Eyeball

It’s a PRIME time to improve urgent eye care

If you’ve got an eye problem where would you go for help? Just over half of people in Wales said they would go to their GP, and the number of people attending A&E for eye problems is increasing. This is putting a strain on these services that often don’t have the appropriate eye examination equipment.

Almost a third of eye issues could be resolved by simply popping in to your local opticians or pharmacy and a new collaborative public health study could help to ease the pressure on these services by describing the frequency and burden of unsafe urgent eye care, and estimating its cost.
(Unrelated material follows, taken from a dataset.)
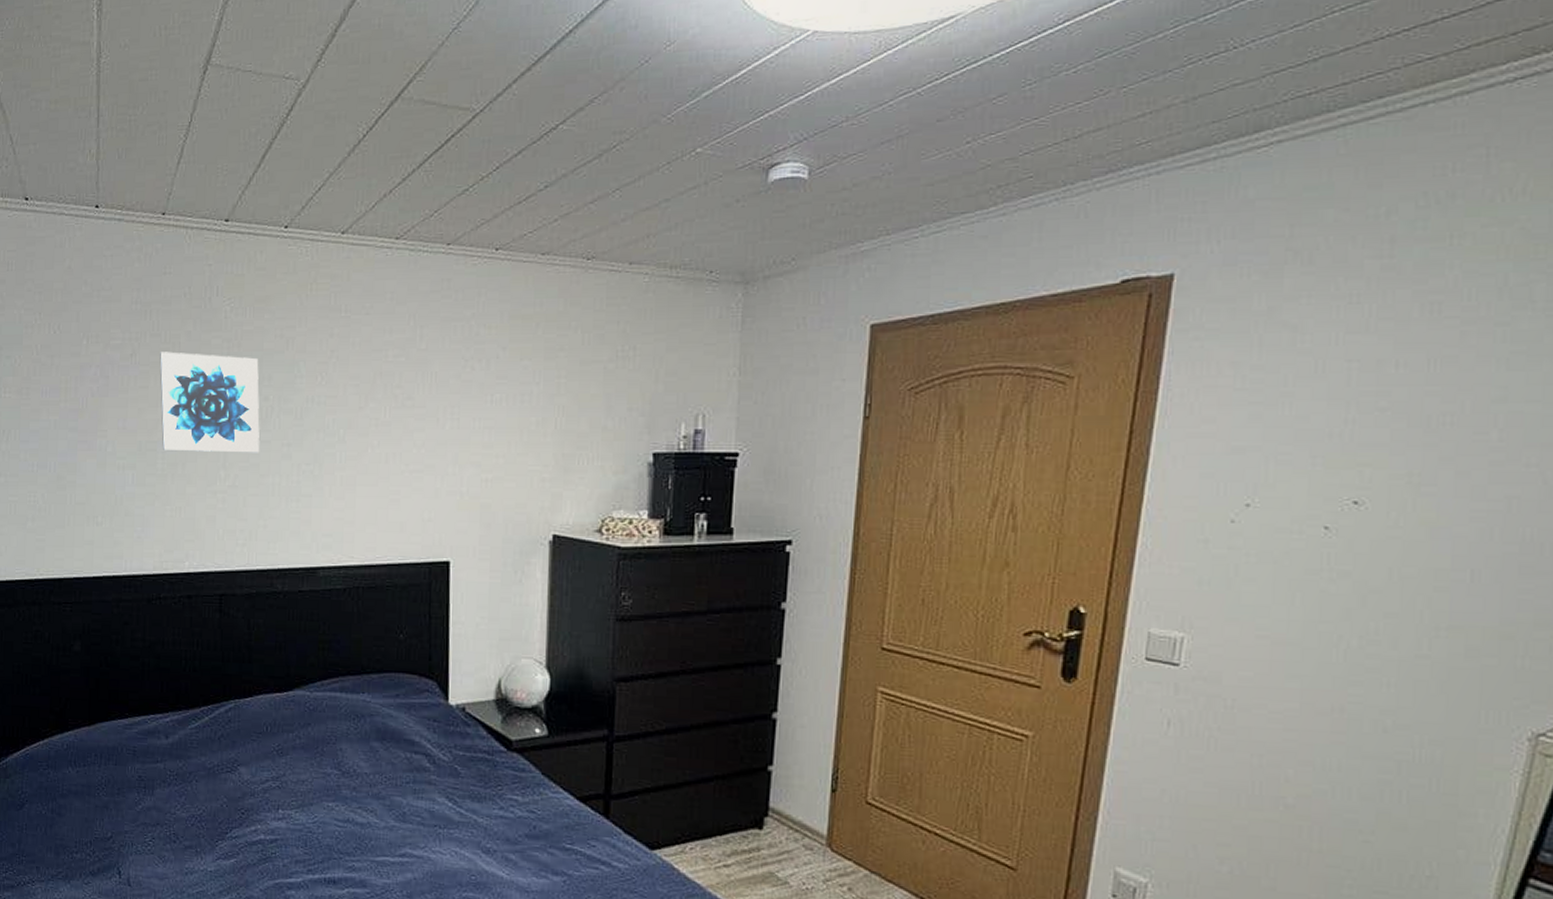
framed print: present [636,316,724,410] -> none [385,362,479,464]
The study, funded by Cardiff University in partnership with Cwm Taf Morgannwg University Health Board and supported by the Wales Centre for Primary and Emergency Care Research, will use questionnaires and interviews, alongside Wales-wide data, to discover how much urgent eye care could be provided by opticians and pharmacies. The team hope this will unburden A&E and GP services and improve patient experiences of eye care services. Based in the school of Optometry and Vision Sciences (OPTOM), in collaboration with the Schools of Medicine and Pharmacy, the design of the study has benefitted from the support provided by PRIME Centre Wales to access health services research expertise in primary and emergency care. The PRIME Centre Wales Service Users for Primary and Emergency care Research (SUPER) group is providing public involvement support throughout the study.

Together, the centre and the research team are working to define patient safety in eye care by investigating which eye conditions are prone to unsafe mismanagement, harmful delays in intervention, or misdiagnosis.

Dr Andrew Carson-Stevens, Health and Care Research Wales primary care specialty lead and patient safety research lead for PRIME Centre Wales, said: “The patient safety (PISA) group at PRIME Centre has extensively investigated ‘what’s unsafe general practice?’ and is now working in an era of making   recommendations and designing interventions to improve the safety of primary care systems.

“Our collaboration with OPTOM will create a pipeline of principal investigators in community optometry with expertise to investigate unsafe healthcare and design solutions to improve future services in health boards across Wales, as well as generate internationally-leading methodological advances and research to extend the patient safety enquiry to eye health.”